When each packet is transmitted, it must first select one of the lines. The selection process is the scheduling and allocation process of the router, the router allocates each packet to a line according to certain conditions (this condition is usually not fixed) according to the preset algorithm. This process will occupy the CPU resources of the router, it takes a certain amount of time. Of course, the time consumed is very short, but the time consumed by a large number of data packets is considerable. In addition, the processing capability of low-end routers is still relatively limited, therefore, the consumption of such resources cannot be ignored. If you bind two 2 m lines and a 4 m line for comparison, you will find that the two 2 m lines bound will not be faster than the 4 m line, one important factor is the scheduling of data packets on the vro, which delays the data forwarding time.

The size of the RAID0 array depends on the hard disk with a small size, because the data is read and written on both hard disks at the same time; in the VPN access technology, there is a similar situation in multi-channel bundling-if the bandwidth of the two lines is different, that is, the bandwidth of one line is larger and the bandwidth of the other line is smaller, then the situation is more complicated. Because if the route still distributes data packets to two lines at a ratio of, it will cause the line with a large bandwidth to be sent when the bandwidth is small, therefore, a line with a large bandwidth needs to wait for a line with a small bandwidth, which will reduce the efficiency.

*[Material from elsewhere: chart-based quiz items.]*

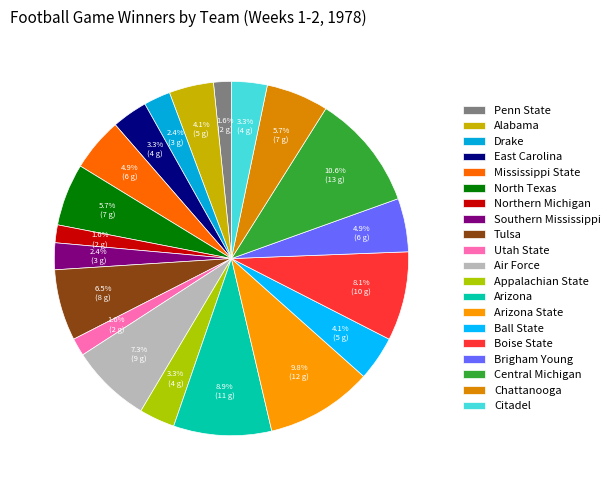

How many slices are in this pie chart?

20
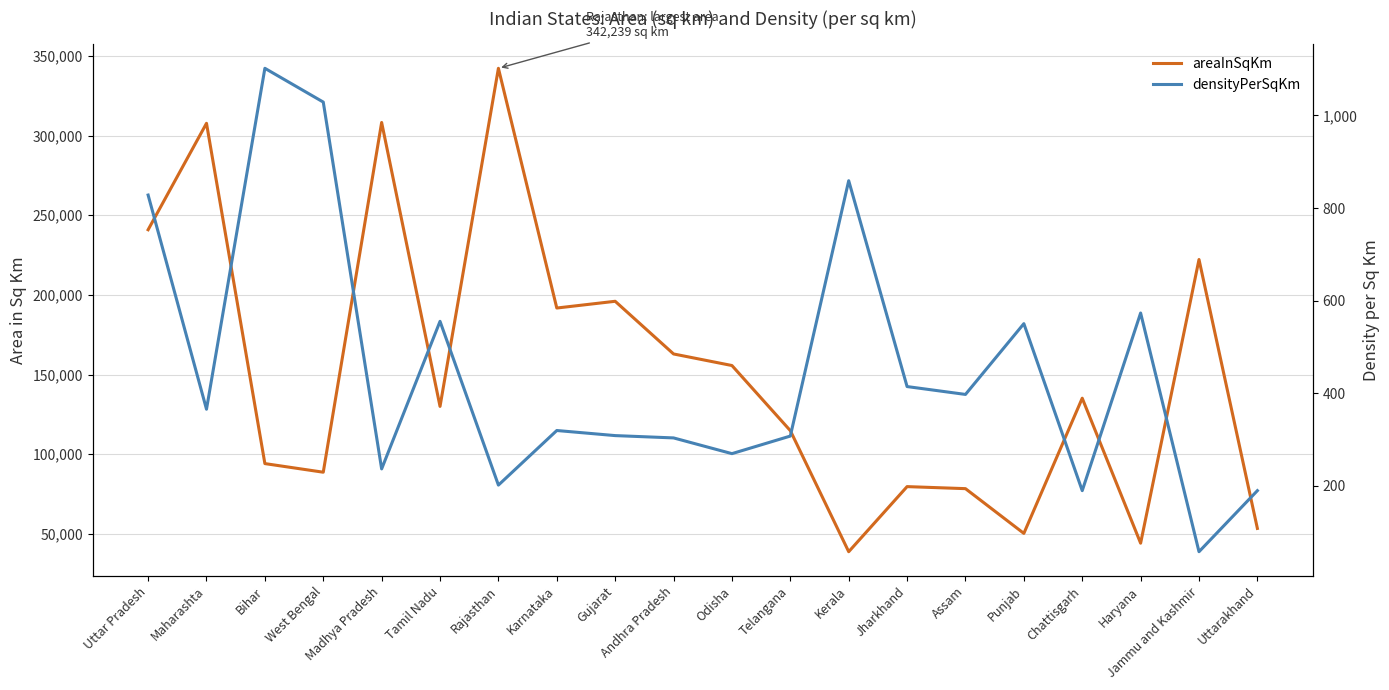

True or false: densityPerSqKm and areaInSqKm cross at least once.

False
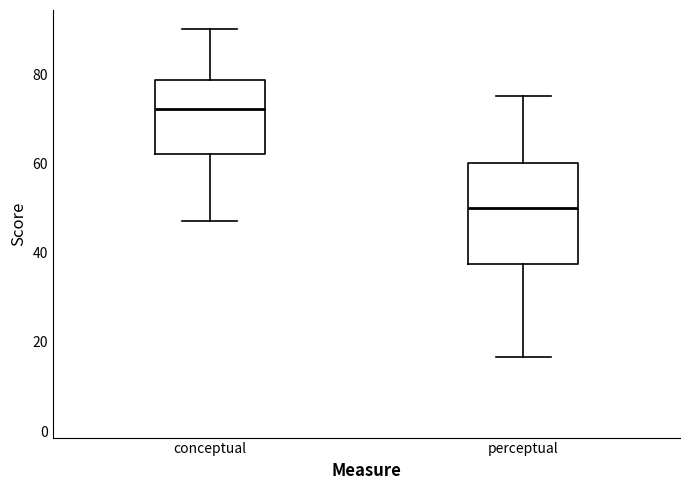

Which box has the highest median line?

conceptual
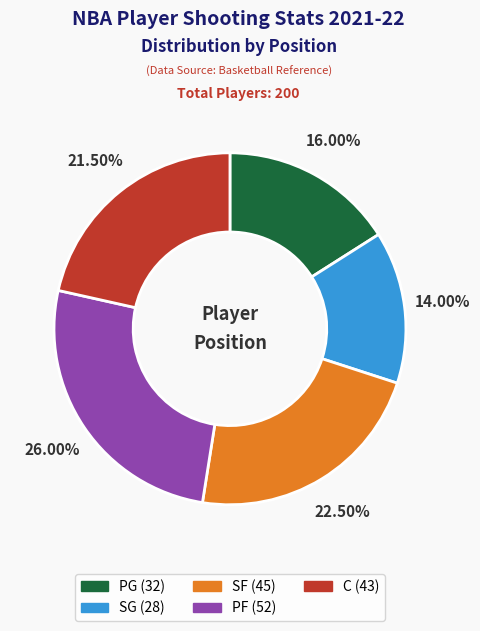

Is SF the majority of the pie?

No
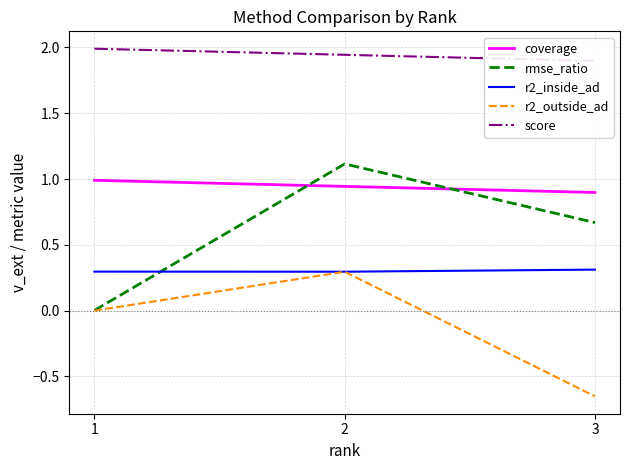

What is the spread (max minus min) of values at 1?

2.0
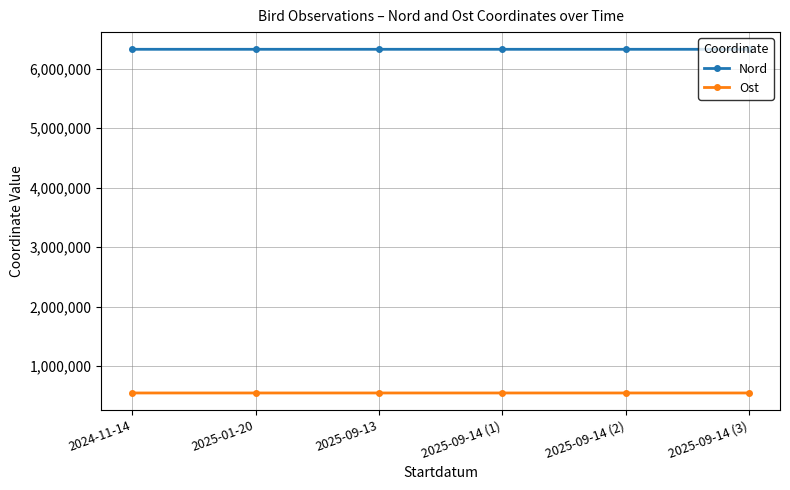

What is the difference between the Nord values at 2024-11-14 and 2025-09-14 (3)?

29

Therefore, many vrouters that support Asymmetric Multi-Channel bundling are allowed to set the proportion of router scheduling allocation, for example, when you connect a 1 Mbit/s ADSL to a 2 Mbit/s ADSL, you can set this ratio to so that the bandwidth of the two lines can be fully utilized. Of course, because the ratio of data distribution is not perfect:, and the actual traffic of the two lines is not accurate:, broadband resources are still not fully utilized, therefore, the actual effect after the two ADSL lines are bound at 1 m and 2 m is still less than that of the 3 m line. If the two lines are bundled, the bandwidth obtained during the download and upload operations is actually different, because when the two lines are uploaded, data is transmitted simultaneously, which can be understood as 1 + 1 = 2; however, when downloading, the other party does not know which line you have bound and cannot control the transmission of data packets, therefore, each time the packets from the other party are sent, one of the lines undertakes the receiving task. In this case, the effect of bundling two 1 M lines is about 1 M, that is, 1 + 1 = 1. Therefore, it is not correct to simply consider the multi-channel bundling as the superposition of bandwidth.

Security

When multiple lines are connected at the same time, the LAN also faces multiple channels connected to the Internet. This provides more opportunities for various network attacks and viruses. Therefore, many VPN access technology routes are directly integrated with professional firewall functions, it not only supports bundling multiple lines to access the Internet, but also intelligently and dynamically allocates bandwidth to defend against attacks from multiple lines.

Because the structure of many VPN access technology networks is very large, the internal Member permission issue is also very complicated, therefore, some excellent VPN products can strictly and in detail limit accessible resources accessed by members to eliminate these security risks. For example, the Sinfor DLAN solution can set different access permissions for each user. For example, some users can only access the inventory system of the headquarters, but cannot access the financial system, different VPN access technology users can set access permissions for different resources to avoid security risks caused by excessive permissions of VPN access technology users.